## PROVIDED TEXT
━━━━━━

However, there are others who think the fury of Dalits has risen from their misinterpretation of Mayawati’s decision. “Their premise is wrong,” said Raj Kumar, associate professor, political science, Delhi University. “She hasn’t terminated the alliance, but only pressed the pause button.”

Sociologist Vivek Kumar, of JNU, said he could understand the anger of Dalits as they are unable to make sense of Mayawati’s decision. “It happened suddenly. But she has been very appreciative of Akhilesh Yadav. The 25 years of animosity between the Yadavs and Dalits have been replaced by amity. Mayawati is very clear that the BSP and the SP will need to come together to take on the communal forces.”

Kumar thinks she has decided to go it alone for the byelections to ensure that the BSP cadres don’t become complacent and work to consolidate the gains the party made in the Lok Sabha election. “If her cadres know that half of the State Assembly constituencies will go to the SP, they are bound to lose interest in working for the party. It could prompt some of them to switch to the Congress (which fielded several rebel BSP candidates in the Lok Sabha election) and the SP, or even to the BJP,” Kumar said.

Mahesh Prasad Ahirwar, professor of Ancient Indian History, Banaras Hindu University, agreed with Kumar. “It is wrong to say that Mayawati has said a final goodbye to her allies. She has, in fact, said that the BSP’s relationship with the SP will continue.”

But Mayawati, in the manner of savvy leaders, cannot ignore certain political realities, Ahirwar said. “It does seem the SP has lost its support base among Yadavs. Could Mulayam Singh Yadav have won by less than a lakh of votes? Could three members of his family have lost the election?” he asked.

Ahirwar raised these questions to point out that the Yadavs are averse to voting for Dalits because the former consider themselves superior to the latter in the caste hierarchy. “There were videos which instigated the Yadavs by saying that why Akhilesh’s wife should touch Mayawati’s feet,” Ahirwar said.

━━━━━━

## REQUIREMENT 1
Reproduce every line of the listing below word for word, and leave the picture out of your copy.

Items from a dataset:
━━━━━━

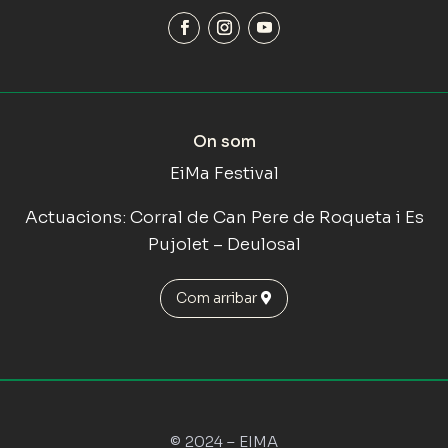
On som
EiMa Festival
Actuacions: Corral de Can Pere de Roqueta i Es
Pujolet – Deulosal
Com arribar
© 2024 – EIMA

━━━━━━

## REQUIREMENT 2
Carry on the passage about Mayawati's decision on the BSP–SP alliance, starting right after its last sentence.

## RESPONSE AREA 1
On som
EiMa Festival
Actuacions: Corral de Can Pere de Roqueta i Es
Pujolet – Deulosal
Com arribar
© 2024 – EIMA

## RESPONSE AREA 2
He lists the vicious videos aimed at cracking the BSP’s social base, for instance, short clips shared on WhatsApp telling Dalit subcastes such as Khatiks, Dhobis and Pasis that the BSP is the party of Jatavs. Another one nudged Dalits not to vote for the party as it has become the preserve of a Brahmin (a reference to Satish Chandra Mishra).

In other words, both the SP and the BSP have to ensure their workers strive to counter the campaign inimical to their interests, and that this is perhaps better done separately than together. “What happens next will depend on the results of the byelections,” said Ahirwar.

But there is always the chance of the election campaign reopening the old wounds that the SP and the BSP inflicted on each other. It could very well happen in unexpected ways. For instance, the equity that Akhilesh has acquired among Dalits could make some of them view the SP favourably. “The Facebook posts of Dalits have many of them saying that they will vote for the cycle next time,” said Chandra. These posts have been undoubtedly made in pique. But what if an angry segment of Dalits does indeed carry out its threat? Mayawati will not relish Dalits deserting her for Akhilesh.

Regardless of what Mayawati’s calculations were to break — or, as some say, put a pause on — the alliance, there is no denying the split in the Dalit middle class. For one who lost a chunk of non-Jatav Dalits and the most backward castes over the years, a phalanx of the Dalit intelligentsia speaking out against her isn’t what Mayawati would want at this late stage in her career.